A year of austerity in Lakeville
2011 saw local governments undergoing cuts, restructuring
by Aaron Vehling
The art of belt-tightening abounded in Lakeville’s local governments in 2011.
The city cut thousands of dollars and merged departments. The Lakeville school district pursued more than $7 million in budget adjustments that included cuts to almost 100 positions, reductions in course offerings and the repurposing of Crystal Lake Elementary.
City cuts, additions
A new city council sought to further lighten the burden on taxpayers. It voted to eliminate an in-house electrical inspector and contract with an outside party, for a savings of $77,000 over two years.
In December, citing reduced construction, City Administrator Steve Mielke merged the Operations and Maintenance and Engineering departments to create a Public Works Department.
The move was precipitated by longtime city engineer Keith Nelson retiring in September. Operations and Maintenance head Chris Petree became the Public Works director.
The city’s tax levy, which was flat in 2011 when compared to 2010, will be reduced by about $900,000 for 2012.
In addition to cuts, the city also sought to repurpose at least one old building: the former police station across Holyoke from City Hall.
The Heritage Center, which opens this fall, will be the headquarters of the Lakeville Senior Center, Lakeville’s Beyond the Yellow Ribbon and the Lakeville Area Historical Society.
The million-dollar project, a source of division among members of the council and the public, will be tax-neutral and funded mostly by special city reserves and community donations.
The city will sell the current Senior Center that sits a block off Holyoke Avenue.
Former superintendent Gary Amoroso promised “systemic change” in January 2011 as the district faced a $15.8 million budget deficit for the 2011-12 and 2012-13 school years.
Budget adjustments were pervasive, leading teachers and community members in the hundreds to petition the School Board to keep their respective programs and courses.
The district closed Crystal Lake Elementary off County Road 46 and repurposed it into the Crystal Lake Education Center, the primary location for the district’s early childhood and related programs.

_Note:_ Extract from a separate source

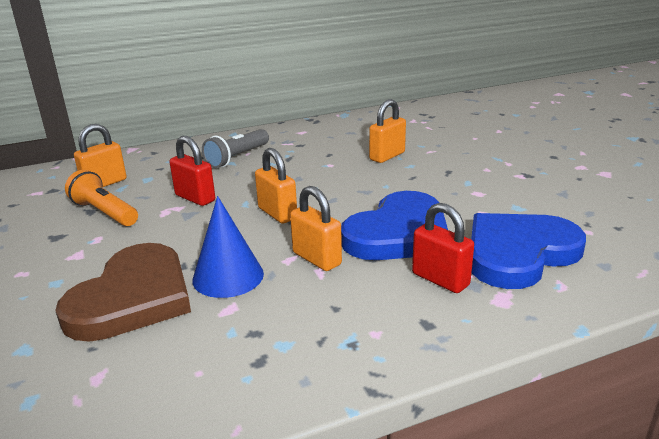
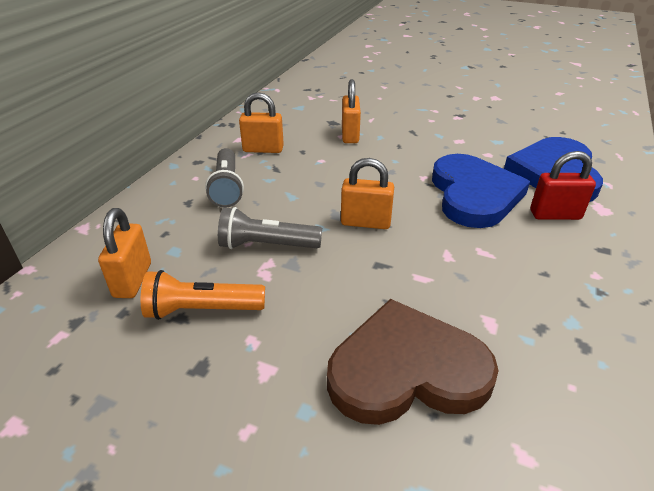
camera: 45 degrees left, 10 degrees up
brown heart [55,243,191,342] -> brown heart turned 75 degrees counterclockwise [327,299,499,425]
red padlock [170,136,215,206] -> grey flashlight [218,207,322,249]
blue cone [193,196,264,298] -> none
orange padlock [290,186,342,271] -> orange padlock moved to [239,92,284,153]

The closure, on top of the vacating of the leased Kenwood Center, saved the district more than $1 million.
About 100 full-time-equivalent positions were cut, affecting the staffing of co-curricular activities and athletics and enlarging class sizes at most levels.
Entire classes were eliminated or reduced as well. Fifth-grade band and elementary art specialists experienced the axe. Physical education classes were reduced. Class sizes increased.
Activities fees for various sports and clubs increased as well. At the top end, the cost to participate in hockey increased from $280 to $630. Football and soccer saw nominal increases. Speech and debate increased as well.
Some of those activities were slated for elimination, but advocacy and cost-sharing plans from certain groups allowed for programs such as speech and lacrosse to stay.
The year 2011 also saw some major personnel changes in the district. Amoroso left in early summer to accept the executive director position at the Minnesota Association of School Administrators.
The School Board initiated a comprehensive interview process during the summer that included the input of community members, both inside and outside of the district staffing rolls.
The board chose Lisa Snyder, a superintendent of schools in Merrill, Wis. Snyder promised to ramp up the district’s technology, a journey on which she and the board have officially embarked.
Some provisions in Amoroso’s contract, including a severance package in excess of $350,000, led to tighter negotiations between the board and Snyder, whose contract does not include severance.
Whereas Amoroso earned $191,000 a year by the time he left the school district on July 1, Snyder entered it earning $169,500 (or $148,000 pro-rated for the 10-and-a-half months she works in the fiscal year).